Some of the very best letters I get come from people who have built things to give as gifts, a case in point:

Dear jake,

I really have enjoyed your site, especially the bus conversion.  I really like how you talk about using found objects and have so many pictures showing your process as you work on your projects.  My husband showed me your site last year and proceeded to drool, so when he got dual monitors for his edit system and needed a monitor stand, I knew just what to do.

. . .

Yours in Mad Science!

You sure did Amy – Awesome work! Thanks!

Much more after the cut.

More from Amy’s kind note:

Here are some pictures of the finished project, which he received for Christmas.  I got voted "coolest gift" from all his jealous friends.  GRIN

My husband is left handed and is always piling computer software CDs all over his desk, so I incorporated a drawer in the design to hold all those handy, but out of the way.  I put the drawer on the right, so it won’t interfere with his mouse and graphics tablet which he has on the left.  When not in use, there is enough space for both the keyboard and mouse to fit under the stand.

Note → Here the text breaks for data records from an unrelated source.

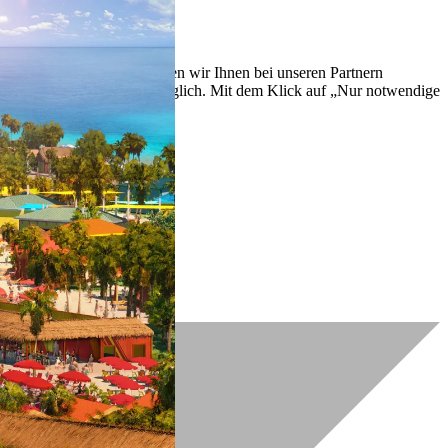
lich zu verbessern. So können wir Ihnen bei unseren Partnern
ch nachträglich jederzeit möglich. Mit dem Klick auf „Nur notwendige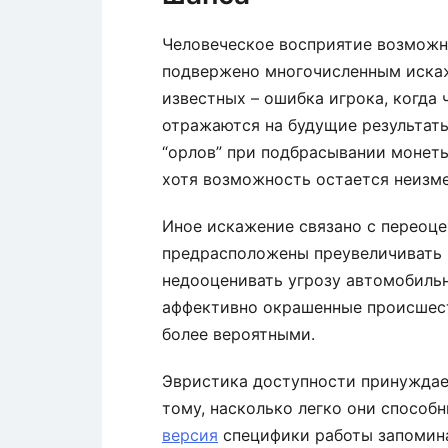
Человеческое восприятие возможн
подвержено многочисленным искаж
известных – ошибка игрока, когда 
отражаются на будущие результаты
“орлов” при подбрасывании монет
хотя возможность остается неизм
Иное искажение связано с переоц
предрасположены преувеличивать 
недооценивать угрозу автомобильно
аффективно окрашенные происшест
более вероятными.
Эвристика доступности принуждае
тому, насколько легко они способ
версия
специфики работы запомина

We are both HP Lovecraft fans, so I incorporated the Necronomicon design in the the top inlay panel, because we all know computers are the tools of vast, alien, evil forces heh heh heh.  My husband has had his own espresso machine for years and likes to refer to himself as a caf-feind, so when I discovered an old bracelet and watch band made of gold tone coffee beans, I knew those had to be a repeated motif.  We are also Girl Genius fans, so I kind of see them as  little trilobites as well.  





I had loads of fun digging through my decade’s accumulation of hardware and misc junk in the garage.  I used an old clock case, some jewelry (the gold coffee beans), and a left over slab of green serpentine marble from another project.  I got the potentiometers and vacuum tubes for free from a kind fellow off FreeCycle.  

I robbed our boxes upon boxes of old computer board parts for all the various capacitors.  (And here I thought they were just taking up space!  Those boxes were a veritable gold mine!)  The clock gears came from eBay.  The MIN-MAX dial came off a rubber toilet tank float, of all things, as did misc other parts.  It’s amazing what gold paint can do!  All in all, it was a fantastic project to build and I had loads of fun with it!  Thank you for the inspiration.